Government target now in line with IMF’s number

At 8-8.5%, the government’s GDP target was always going to be a tall ask given the lacklustre consumer and investment demand, apart from the fact that non-oil exports—a big driver of growth—have contracted for 8 months in a row now. With GDP growing just 7% in the first quarter of this year—after 7.5% in Q4FY15—not surprisingly, the government has trimmed its target to 7.5%. This, though, is still higher than the IMF’s latest forecast where, along with projections for the world, those for India have also been lowered. While India’s projections for FY16 have been lowered from 7.5% in July to 7.3% now, those for the world in 2015 have been lowered from 3.3% to 3.1%—within this, projections for trade growth have been slashed from 4.1% earlier to a mere 3.2% now; this is why India’s exports continue to contract despite the rupee weakening.

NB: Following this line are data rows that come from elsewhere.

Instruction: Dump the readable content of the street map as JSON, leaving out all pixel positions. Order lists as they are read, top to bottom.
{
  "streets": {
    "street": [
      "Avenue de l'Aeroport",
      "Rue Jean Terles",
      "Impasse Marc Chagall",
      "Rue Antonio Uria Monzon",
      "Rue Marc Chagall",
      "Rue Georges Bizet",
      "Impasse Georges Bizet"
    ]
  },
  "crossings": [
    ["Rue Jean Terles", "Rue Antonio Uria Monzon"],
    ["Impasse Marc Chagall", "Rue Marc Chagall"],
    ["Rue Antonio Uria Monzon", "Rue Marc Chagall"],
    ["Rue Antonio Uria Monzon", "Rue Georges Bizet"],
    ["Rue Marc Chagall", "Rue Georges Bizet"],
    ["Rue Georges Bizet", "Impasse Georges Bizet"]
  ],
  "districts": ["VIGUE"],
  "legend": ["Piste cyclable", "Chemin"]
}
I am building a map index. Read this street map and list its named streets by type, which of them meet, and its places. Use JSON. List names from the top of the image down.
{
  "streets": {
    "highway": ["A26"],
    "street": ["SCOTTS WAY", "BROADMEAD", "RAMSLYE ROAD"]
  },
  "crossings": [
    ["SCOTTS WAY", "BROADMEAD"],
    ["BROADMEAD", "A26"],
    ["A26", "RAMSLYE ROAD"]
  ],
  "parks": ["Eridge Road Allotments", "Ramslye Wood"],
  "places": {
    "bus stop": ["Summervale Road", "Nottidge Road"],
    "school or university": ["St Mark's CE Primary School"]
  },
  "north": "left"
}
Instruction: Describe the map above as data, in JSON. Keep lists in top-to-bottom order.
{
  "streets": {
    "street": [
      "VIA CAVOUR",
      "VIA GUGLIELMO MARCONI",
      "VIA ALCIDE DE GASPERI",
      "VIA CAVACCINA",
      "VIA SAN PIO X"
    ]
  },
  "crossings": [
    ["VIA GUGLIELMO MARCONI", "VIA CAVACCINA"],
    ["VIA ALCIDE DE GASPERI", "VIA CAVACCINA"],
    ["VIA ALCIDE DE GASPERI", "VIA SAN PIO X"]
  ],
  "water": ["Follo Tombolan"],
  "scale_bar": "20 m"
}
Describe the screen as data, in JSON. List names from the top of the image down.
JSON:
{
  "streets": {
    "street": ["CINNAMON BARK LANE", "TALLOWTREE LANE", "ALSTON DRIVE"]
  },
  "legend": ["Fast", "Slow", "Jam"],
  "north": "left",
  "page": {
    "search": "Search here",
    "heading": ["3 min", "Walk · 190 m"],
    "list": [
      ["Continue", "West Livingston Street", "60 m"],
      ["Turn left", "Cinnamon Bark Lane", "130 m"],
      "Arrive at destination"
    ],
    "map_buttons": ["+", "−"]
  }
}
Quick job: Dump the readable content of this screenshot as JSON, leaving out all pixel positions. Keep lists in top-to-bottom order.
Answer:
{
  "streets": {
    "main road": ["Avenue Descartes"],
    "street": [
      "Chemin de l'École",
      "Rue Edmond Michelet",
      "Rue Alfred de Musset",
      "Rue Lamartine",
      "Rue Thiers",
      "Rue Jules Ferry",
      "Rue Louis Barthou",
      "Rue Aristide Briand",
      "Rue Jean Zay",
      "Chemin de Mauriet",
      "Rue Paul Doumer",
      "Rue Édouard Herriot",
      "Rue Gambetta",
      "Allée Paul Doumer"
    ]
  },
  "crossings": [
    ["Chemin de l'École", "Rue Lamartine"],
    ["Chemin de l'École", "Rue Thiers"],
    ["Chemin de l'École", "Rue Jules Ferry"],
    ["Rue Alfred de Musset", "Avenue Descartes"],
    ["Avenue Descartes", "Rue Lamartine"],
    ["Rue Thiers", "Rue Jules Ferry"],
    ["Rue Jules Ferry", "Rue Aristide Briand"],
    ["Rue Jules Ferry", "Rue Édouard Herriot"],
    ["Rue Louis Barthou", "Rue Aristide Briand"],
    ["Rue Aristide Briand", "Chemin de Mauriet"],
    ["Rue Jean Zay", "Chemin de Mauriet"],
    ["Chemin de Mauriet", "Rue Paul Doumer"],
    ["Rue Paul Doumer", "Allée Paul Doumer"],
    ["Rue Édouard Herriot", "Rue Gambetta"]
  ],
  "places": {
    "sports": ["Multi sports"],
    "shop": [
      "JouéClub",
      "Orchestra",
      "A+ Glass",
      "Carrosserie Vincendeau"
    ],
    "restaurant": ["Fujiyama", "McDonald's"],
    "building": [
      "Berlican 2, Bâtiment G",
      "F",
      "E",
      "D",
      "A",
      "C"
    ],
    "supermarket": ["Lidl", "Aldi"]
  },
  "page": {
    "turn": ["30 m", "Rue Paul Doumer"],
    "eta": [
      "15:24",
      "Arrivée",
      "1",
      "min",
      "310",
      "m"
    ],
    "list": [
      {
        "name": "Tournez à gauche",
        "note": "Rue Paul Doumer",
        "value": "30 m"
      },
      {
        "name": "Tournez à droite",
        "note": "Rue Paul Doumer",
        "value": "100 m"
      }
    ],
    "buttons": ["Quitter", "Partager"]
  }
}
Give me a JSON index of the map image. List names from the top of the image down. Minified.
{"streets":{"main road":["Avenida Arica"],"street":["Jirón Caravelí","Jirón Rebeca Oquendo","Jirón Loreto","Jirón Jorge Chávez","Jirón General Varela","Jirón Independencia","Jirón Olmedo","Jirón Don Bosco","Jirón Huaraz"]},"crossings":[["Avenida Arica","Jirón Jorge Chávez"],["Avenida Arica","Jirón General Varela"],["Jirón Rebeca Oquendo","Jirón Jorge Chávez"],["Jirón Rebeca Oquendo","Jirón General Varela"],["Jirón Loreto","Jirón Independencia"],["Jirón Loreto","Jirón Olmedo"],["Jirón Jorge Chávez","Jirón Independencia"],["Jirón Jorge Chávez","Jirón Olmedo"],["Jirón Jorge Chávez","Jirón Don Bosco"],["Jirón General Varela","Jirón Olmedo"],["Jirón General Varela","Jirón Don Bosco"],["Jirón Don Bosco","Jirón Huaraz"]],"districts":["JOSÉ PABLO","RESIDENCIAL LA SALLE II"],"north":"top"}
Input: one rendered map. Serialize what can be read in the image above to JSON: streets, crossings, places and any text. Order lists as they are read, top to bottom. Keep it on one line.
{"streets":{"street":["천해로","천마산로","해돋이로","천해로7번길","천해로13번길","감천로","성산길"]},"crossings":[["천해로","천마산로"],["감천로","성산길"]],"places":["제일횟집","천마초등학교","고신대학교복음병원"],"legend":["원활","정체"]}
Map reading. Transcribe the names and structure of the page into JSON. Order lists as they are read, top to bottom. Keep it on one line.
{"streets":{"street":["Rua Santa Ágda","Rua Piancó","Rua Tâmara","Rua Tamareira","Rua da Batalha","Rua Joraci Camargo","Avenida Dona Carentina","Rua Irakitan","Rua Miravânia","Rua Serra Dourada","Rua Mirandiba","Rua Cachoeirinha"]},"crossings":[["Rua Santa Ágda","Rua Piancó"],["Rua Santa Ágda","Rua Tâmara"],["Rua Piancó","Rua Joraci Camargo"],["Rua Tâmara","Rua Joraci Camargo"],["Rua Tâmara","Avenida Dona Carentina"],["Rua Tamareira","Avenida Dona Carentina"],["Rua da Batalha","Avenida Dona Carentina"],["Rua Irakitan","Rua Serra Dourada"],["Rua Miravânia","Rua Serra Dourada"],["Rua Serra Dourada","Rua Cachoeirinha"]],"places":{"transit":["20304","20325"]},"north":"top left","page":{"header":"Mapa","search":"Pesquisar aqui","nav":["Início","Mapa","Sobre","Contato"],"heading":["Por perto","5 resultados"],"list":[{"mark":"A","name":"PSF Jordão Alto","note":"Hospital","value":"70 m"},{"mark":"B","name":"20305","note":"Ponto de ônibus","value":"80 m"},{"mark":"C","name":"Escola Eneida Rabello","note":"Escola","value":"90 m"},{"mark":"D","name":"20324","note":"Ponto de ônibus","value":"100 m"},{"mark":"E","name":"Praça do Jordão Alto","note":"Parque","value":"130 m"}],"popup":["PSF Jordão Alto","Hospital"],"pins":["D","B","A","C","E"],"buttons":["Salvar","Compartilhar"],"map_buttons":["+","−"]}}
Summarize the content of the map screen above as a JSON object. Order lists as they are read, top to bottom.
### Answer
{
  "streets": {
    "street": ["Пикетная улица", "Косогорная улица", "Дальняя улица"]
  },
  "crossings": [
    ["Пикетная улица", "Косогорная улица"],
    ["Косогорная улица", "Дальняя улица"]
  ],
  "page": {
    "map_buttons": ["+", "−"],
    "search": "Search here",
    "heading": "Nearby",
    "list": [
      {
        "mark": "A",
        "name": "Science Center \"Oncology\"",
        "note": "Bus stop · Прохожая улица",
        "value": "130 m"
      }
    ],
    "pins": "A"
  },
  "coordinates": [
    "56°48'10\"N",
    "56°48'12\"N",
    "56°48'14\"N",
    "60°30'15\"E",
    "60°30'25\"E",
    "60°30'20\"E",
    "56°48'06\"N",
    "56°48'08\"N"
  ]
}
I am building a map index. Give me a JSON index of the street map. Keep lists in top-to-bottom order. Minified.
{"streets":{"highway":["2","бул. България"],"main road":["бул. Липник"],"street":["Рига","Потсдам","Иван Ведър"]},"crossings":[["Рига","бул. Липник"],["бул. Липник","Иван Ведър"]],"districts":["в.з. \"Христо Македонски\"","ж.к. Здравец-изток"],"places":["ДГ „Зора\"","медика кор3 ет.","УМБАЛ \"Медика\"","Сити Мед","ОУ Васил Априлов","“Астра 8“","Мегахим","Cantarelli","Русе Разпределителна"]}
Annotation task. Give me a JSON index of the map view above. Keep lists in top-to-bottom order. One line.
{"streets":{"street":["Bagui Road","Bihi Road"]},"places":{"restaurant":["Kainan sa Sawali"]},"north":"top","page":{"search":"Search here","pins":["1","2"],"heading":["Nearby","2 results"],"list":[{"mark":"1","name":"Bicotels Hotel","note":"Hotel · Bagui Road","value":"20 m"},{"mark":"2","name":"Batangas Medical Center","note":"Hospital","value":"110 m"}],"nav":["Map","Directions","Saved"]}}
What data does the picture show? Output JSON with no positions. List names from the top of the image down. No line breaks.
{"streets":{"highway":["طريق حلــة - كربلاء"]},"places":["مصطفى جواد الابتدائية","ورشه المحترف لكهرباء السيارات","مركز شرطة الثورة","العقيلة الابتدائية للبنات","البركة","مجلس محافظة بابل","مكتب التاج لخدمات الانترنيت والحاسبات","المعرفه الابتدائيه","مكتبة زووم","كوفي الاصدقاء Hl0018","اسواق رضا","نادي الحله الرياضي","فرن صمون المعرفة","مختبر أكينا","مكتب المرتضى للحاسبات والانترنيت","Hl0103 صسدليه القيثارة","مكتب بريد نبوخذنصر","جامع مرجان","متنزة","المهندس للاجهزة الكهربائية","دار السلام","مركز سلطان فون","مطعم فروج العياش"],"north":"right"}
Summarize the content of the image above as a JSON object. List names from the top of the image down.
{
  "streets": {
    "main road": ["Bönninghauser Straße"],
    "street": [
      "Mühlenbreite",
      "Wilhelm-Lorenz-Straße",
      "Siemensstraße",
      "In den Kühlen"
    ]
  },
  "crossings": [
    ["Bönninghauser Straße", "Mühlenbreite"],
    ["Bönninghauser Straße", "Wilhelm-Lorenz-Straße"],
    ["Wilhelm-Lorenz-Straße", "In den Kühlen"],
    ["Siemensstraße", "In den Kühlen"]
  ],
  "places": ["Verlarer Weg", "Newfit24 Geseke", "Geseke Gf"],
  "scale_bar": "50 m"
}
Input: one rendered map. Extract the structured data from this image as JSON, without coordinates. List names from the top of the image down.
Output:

While the government is trying to boost capital expenditure, to make up for sluggish private investment, this hasn’t helped much. Between April and August, the run rate for capital spends, at close to Rs 92,000 crore, was somewhat slow compared with the budgeted Rs 2.4 lakh crore, and total spends were up just about 9% year-on-year. While the pace of capital spending by the government could rise, a lot depends upon how fast the Railways is able to achieve its spending targets. The fall in stuck projects has been a source of comfort over the past few months, but data put out by CMIE shows this rose to Rs 9.8 lakh crore for the quarter ended September—the highest since the 1990s. Given the value of stuck projects has been coming off since 2014, this could be an aberration, but with land still hard to acquire, getting projects off the ground isn’t going to be easy. Also, with steel and other commodity prices falling, promoters may not even be interested in completing some of these projects—of the CMIE list, steel projects account for over half of the increase in stalled projects in the September quarter. In this context, the fact that ratings agency Crisil downgraded firms with Rs 2.4 lakh crore of debt in the first half of the year suggests the private sector will be even less able to invest right now—in any case, with high levels of spare capacity, firms are not in any hurry to invest. While the government is still betting on new investments picking up—CMIE shows a large jump in the September quarter, thanks to big proposals from Foxconn—HSBC analysts point out that the experience of 250 global recoveries shows that when financial intermediation is impaired (as it is in India with bank balance-sheets stretched) and credit growth sub-optimal, economic growth is a third lower than during a normal recovery. In other words, growth could be even lower than the 7.5% being talked of right now.